Unfortunately, I am less sanguine about the PCC. We need to see more successes, like the recent purchases of precision-guided munitions by several allies and the signing of the long-awaited contract for 180 A400M transport aircraft, a major step toward developing a modern European airlift capability. However, the first A400M will not enter service until 2009, so allies now need to consider leasing options that will fulfill the airlift requirement for the rest of this decade.

When the commitment was announced last year, it appeared to be an elegantly precise solution for remedying the most pressing capability shortfalls in NATO by focusing specific lead countries on a few key items. However, it seems that political will is lacking in several areas, such as the Spanish-led consortium to procure aerial refueling aircraft, which won’t sign a letter of intent until the end of next year at the earliest.

Governments cannot merely commit to consider procurement of needed items; they must actually buy what their armed forces need, and quickly. Failure will put the commitment on the trash heap with other NATO capabilities initiatives. And if nations refuse to equip their forces to conduct alliance missions, the Response Force will fail as well.

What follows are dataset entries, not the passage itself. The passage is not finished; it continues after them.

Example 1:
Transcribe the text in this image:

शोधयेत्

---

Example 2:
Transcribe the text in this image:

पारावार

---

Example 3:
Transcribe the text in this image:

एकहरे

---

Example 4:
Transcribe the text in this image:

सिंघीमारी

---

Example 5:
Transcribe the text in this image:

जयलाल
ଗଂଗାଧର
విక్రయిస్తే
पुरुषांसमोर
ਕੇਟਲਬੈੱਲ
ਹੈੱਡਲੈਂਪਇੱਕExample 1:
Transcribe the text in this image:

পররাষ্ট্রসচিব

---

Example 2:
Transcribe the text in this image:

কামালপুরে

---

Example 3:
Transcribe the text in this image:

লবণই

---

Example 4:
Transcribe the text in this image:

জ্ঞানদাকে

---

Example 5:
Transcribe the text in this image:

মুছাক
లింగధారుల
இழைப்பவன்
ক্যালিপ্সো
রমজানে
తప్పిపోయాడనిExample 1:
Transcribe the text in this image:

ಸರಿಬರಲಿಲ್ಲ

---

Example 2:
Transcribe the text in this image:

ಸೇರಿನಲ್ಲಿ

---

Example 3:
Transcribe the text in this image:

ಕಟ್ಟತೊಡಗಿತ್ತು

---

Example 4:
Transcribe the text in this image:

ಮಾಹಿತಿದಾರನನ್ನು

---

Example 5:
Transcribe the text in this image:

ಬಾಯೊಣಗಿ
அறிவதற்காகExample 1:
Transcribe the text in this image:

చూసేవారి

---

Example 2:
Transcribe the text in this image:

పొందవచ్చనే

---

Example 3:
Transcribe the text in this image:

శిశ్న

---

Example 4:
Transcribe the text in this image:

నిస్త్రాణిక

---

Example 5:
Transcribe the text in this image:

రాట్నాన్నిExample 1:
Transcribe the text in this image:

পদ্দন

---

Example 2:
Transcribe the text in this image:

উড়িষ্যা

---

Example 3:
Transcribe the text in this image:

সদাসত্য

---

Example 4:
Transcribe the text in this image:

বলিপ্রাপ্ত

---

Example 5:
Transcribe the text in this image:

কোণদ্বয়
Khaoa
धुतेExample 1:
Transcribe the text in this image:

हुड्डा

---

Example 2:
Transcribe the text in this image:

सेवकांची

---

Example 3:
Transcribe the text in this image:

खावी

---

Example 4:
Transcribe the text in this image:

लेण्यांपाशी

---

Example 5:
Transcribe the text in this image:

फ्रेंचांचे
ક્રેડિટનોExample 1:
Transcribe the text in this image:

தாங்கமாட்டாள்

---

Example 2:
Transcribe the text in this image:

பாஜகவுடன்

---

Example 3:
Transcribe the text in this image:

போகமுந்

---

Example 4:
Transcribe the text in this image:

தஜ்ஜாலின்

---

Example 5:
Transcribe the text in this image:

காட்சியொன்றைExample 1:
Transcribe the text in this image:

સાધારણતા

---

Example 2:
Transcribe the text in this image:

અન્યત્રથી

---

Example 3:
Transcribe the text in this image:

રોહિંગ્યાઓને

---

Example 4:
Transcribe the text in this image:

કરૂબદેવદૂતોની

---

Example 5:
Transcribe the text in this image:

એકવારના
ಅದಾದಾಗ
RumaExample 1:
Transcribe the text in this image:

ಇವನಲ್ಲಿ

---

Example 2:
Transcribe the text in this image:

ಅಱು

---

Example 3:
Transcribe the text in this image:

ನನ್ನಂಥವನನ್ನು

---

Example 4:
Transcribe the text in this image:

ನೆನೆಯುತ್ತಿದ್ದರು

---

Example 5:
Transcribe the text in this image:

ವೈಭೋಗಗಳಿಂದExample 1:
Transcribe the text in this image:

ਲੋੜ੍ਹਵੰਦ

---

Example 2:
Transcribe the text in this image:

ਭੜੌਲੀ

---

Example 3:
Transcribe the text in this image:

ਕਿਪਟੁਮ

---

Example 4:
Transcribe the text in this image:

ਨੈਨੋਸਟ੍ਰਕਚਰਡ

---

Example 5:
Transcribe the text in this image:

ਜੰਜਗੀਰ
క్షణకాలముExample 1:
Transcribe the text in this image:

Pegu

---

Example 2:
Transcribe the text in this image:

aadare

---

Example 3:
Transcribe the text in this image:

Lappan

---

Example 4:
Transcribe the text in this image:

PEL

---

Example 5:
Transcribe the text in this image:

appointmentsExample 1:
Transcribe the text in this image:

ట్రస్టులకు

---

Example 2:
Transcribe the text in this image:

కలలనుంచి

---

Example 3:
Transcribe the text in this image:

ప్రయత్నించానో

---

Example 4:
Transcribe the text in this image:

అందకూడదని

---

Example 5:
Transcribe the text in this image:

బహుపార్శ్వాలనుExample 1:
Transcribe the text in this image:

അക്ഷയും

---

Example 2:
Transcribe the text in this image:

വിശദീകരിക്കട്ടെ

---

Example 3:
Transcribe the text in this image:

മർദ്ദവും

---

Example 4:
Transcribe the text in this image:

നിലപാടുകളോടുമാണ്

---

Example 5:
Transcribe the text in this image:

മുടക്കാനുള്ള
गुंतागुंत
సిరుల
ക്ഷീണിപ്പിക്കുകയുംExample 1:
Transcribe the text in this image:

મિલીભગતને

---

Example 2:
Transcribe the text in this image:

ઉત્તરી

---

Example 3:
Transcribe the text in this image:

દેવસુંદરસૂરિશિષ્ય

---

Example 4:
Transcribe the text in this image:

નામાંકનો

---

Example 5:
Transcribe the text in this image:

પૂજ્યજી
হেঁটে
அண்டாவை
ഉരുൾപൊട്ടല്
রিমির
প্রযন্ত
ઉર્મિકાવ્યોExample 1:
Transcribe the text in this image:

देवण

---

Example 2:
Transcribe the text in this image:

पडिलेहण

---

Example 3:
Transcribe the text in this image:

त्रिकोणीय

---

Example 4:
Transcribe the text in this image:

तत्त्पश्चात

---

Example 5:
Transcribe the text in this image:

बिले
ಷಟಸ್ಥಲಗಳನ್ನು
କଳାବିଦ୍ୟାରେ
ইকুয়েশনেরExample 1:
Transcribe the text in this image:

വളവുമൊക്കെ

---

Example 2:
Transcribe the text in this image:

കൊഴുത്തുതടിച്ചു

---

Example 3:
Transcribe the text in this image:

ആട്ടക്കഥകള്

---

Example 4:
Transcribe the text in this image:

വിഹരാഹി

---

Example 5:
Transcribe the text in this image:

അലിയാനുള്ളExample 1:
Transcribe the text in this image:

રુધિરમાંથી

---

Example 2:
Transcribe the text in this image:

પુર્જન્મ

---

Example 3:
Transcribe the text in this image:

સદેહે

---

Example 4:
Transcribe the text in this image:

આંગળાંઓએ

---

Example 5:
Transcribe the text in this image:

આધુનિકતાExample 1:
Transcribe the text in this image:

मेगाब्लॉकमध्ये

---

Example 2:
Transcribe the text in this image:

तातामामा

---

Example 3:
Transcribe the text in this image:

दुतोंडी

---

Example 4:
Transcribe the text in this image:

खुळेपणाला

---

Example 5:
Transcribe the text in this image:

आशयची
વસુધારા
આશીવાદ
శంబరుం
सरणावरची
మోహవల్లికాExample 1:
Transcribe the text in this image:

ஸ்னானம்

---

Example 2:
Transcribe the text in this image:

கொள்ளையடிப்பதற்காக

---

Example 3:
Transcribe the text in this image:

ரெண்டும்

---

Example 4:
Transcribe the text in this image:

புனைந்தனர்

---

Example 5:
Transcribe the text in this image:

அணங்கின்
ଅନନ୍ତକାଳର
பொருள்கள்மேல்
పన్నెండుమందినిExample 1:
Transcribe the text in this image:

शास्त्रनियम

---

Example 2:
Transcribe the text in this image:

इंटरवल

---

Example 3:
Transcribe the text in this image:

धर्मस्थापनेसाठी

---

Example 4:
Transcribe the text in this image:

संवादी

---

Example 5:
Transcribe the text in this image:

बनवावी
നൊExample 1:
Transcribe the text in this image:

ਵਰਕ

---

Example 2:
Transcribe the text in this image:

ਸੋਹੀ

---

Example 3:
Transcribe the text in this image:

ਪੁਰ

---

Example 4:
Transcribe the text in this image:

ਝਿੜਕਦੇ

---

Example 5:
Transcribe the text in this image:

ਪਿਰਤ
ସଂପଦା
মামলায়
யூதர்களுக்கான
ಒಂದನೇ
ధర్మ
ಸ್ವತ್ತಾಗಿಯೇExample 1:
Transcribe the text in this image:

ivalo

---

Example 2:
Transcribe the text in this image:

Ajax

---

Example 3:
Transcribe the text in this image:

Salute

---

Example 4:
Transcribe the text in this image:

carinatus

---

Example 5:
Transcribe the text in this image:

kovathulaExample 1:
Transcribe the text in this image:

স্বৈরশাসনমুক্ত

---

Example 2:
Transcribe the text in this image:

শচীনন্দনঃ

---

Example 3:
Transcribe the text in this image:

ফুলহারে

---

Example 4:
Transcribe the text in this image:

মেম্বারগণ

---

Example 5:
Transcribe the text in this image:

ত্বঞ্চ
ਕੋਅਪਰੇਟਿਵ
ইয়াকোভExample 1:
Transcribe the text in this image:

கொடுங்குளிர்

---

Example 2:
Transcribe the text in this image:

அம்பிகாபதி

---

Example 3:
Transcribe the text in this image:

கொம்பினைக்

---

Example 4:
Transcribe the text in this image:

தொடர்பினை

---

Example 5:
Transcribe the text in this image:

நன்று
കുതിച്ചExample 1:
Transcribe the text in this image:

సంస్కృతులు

Ultimately, the requirements for the NATO Response Force and PCC will be incorporated into the NATO force planning process, but the alliance must not let these initiatives fall off the radar screen. An important step: release an unclassified version of each nation’s NATO force goals.

Despite the end of the Cold War, NATO force goals remain classified, and this secrecy means that most national legislators cannot examine what their governments have agreed to provide to the alliance. An unclassified version would help lawmakers and voters pressure governments to fund their defense commitments.